A team’s chief selector does not personally dig through decades of scorecards and fitness reports; they hand a request like "find me all fast bowlers under 25" to the analytics desk, which knows exactly where and how that data is stored. The selector only ever talks to the analytics desk’s simple interface, never to the raw filing system underneath.
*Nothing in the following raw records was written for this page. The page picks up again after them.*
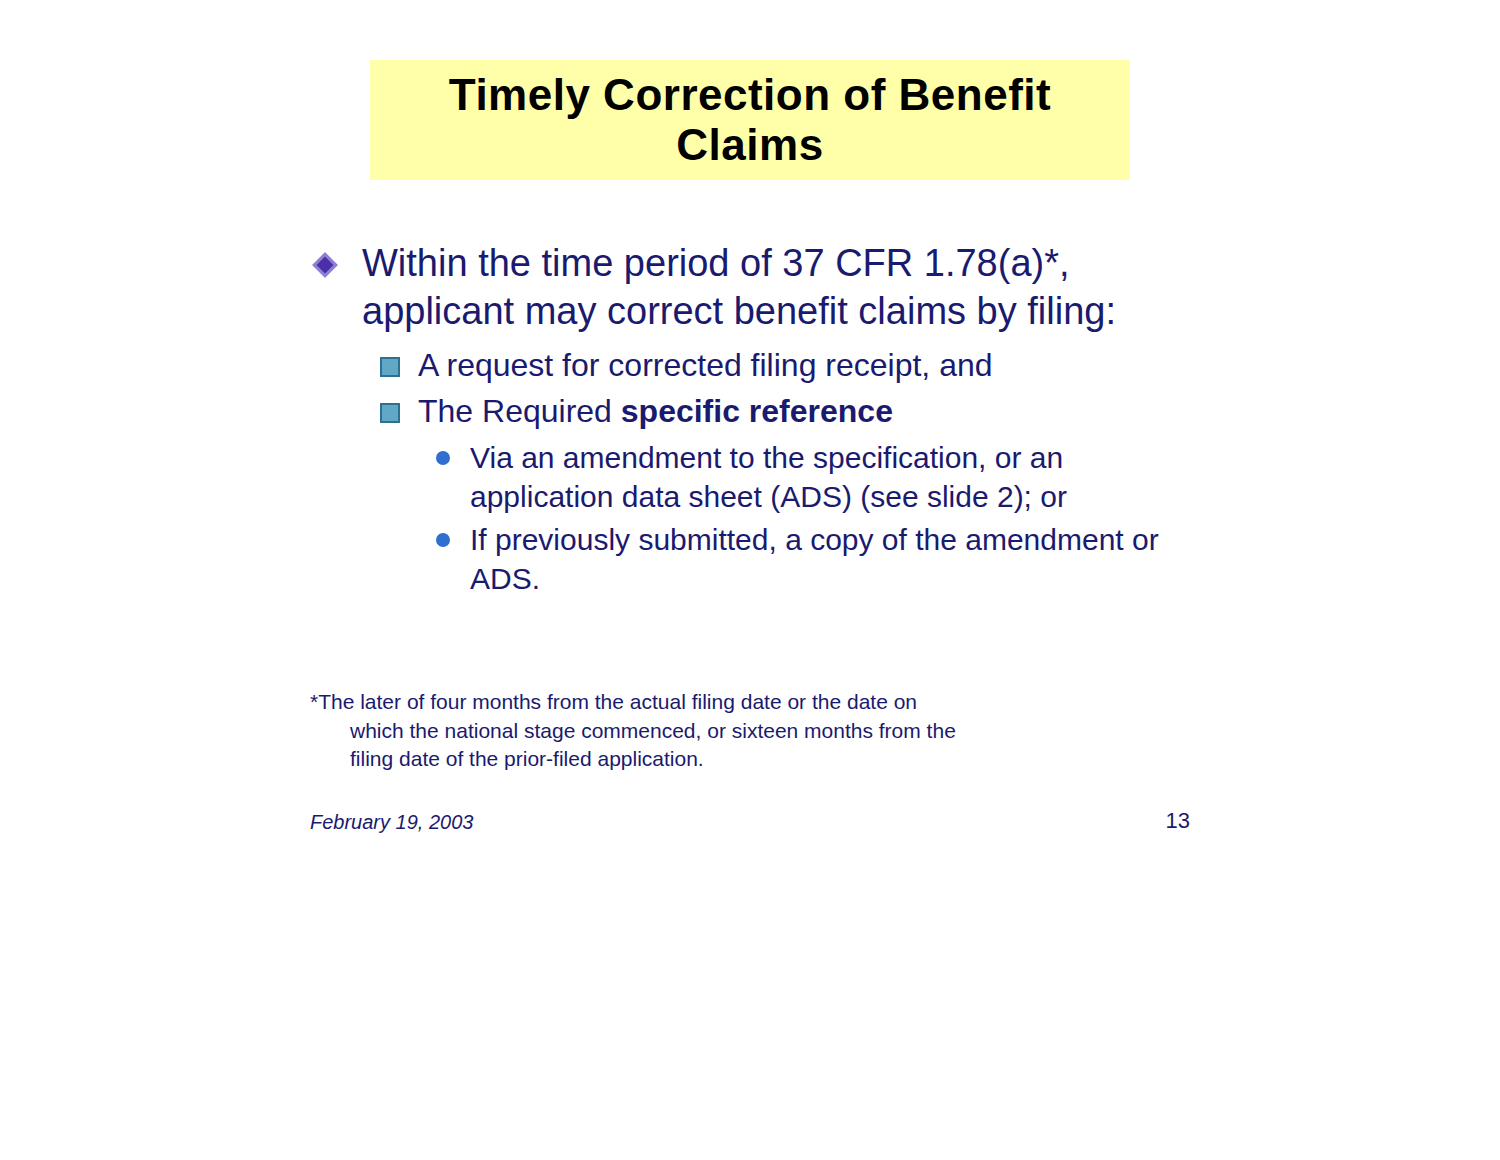Timely Correction of Benefit Claims
Within the time period of 37 CFR 1.78(a)*, applicant may correct benefit claims by filing:
A request for corrected filing receipt, and
The Required specific reference
Via an amendment to the specification, or an application data sheet (ADS) (see slide 2); or
If previously submitted, a copy of the amendment or ADS.
*The later of four months from the actual filing date or the date on which the national stage commenced, or sixteen months from the filing date of the prior-filed application.
February 19, 2003
13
That is the Repository pattern: business logic (selection decisions) talks to a collection-like interface, while the repository hides how records are actually stored and retrieved.

Step-by-Step Explanation

  1. Step 1

    Define a repository interface

    Declare collection-like operations (add, remove, findById, findAll) for a domain aggregate.

  2. Step 2

    Implement it against real storage

    Write a concrete repository that maps domain objects to and from the database or ORM.

  3. Step 3

    Inject the interface into domain logic

    Business/service code depends only on the repository interface, not the concrete implementation.

  4. Step 4

    Swap implementations as needed

    Provide an in-memory fake for tests or switch data stores without touching domain code.

What Interviewer Expects

  • A clear collection-like interface definition (add/remove/find)
  • Explanation of decoupling domain logic from persistence technology
  • Mention of testability via fake/in-memory repositories
  • Awareness that repositories are usually scoped per aggregate root

Common Mistakes

  • Turning the repository into a generic CRUD wrapper with no domain meaning
  • Leaking ORM-specific types (e.g. query builders) through the repository interface
  • Putting business logic inside the repository instead of the domain/service layer
  • Confusing Repository with a simple DAO that just wraps table access

Best Answer (HR Friendly)

The Repository pattern gives business logic a simple, collection-like way to work with data — like add, remove, and find — without knowing whether that data actually lives in a SQL database, a NoSQL store, or an external API. It keeps the core logic clean and easy to test, because you can swap in a fake in-memory repository for tests and swap in a real one for production.

Code Example

Repository interface and implementation
public interface UserRepository {
    Optional<User> findById(String id);
    List<User> findAll();
    void save(User user);
    void remove(String id);
}

public class JdbcUserRepository implements UserRepository {
    private final DataSource dataSource;

    JdbcUserRepository(DataSource dataSource) {
        this.dataSource = dataSource;
    }

    @Override
    public Optional<User> findById(String id) {
        // SQL query + mapping to User is hidden here
        return Optional.empty();
    }

    @Override
    public List<User> findAll() { return List.of(); }

    @Override
    public void save(User user) { /* INSERT or UPDATE */ }

    @Override
    public void remove(String id) { /* DELETE */ }
}

class UserService {
    private final UserRepository users; // depends on the interface only
    UserService(UserRepository users) { this.users = users; }
}

Follow-up Questions

  • How does the Repository pattern differ from the DAO pattern?
  • Should a repository return domain objects or persistence entities?
  • How do you unit test code that depends on a repository?
  • Is one repository per table correct, or per aggregate root?

MCQ Practice

1. The Repository pattern primarily exposes what kind of interface to callers?

Repositories present a collection-like contract, hiding the actual persistence mechanism.

2. What is the main benefit of programming against a repository interface?

Domain logic depends on the interface, so the underlying data store can change or be faked in tests.

3. In domain-driven design, a repository is typically scoped to?

Repositories are conventionally defined per aggregate root, not per raw table.

Flash Cards

Repository pattern in one line?A collection-like interface (add/remove/find) that hides persistence details from domain logic.

Main benefit?Decouples business logic from the database or ORM, enabling easy swapping and testing.

Typical scope?One repository per aggregate root, not per table.

How does it help tests?An in-memory fake repository can substitute for the real one without touching domain code.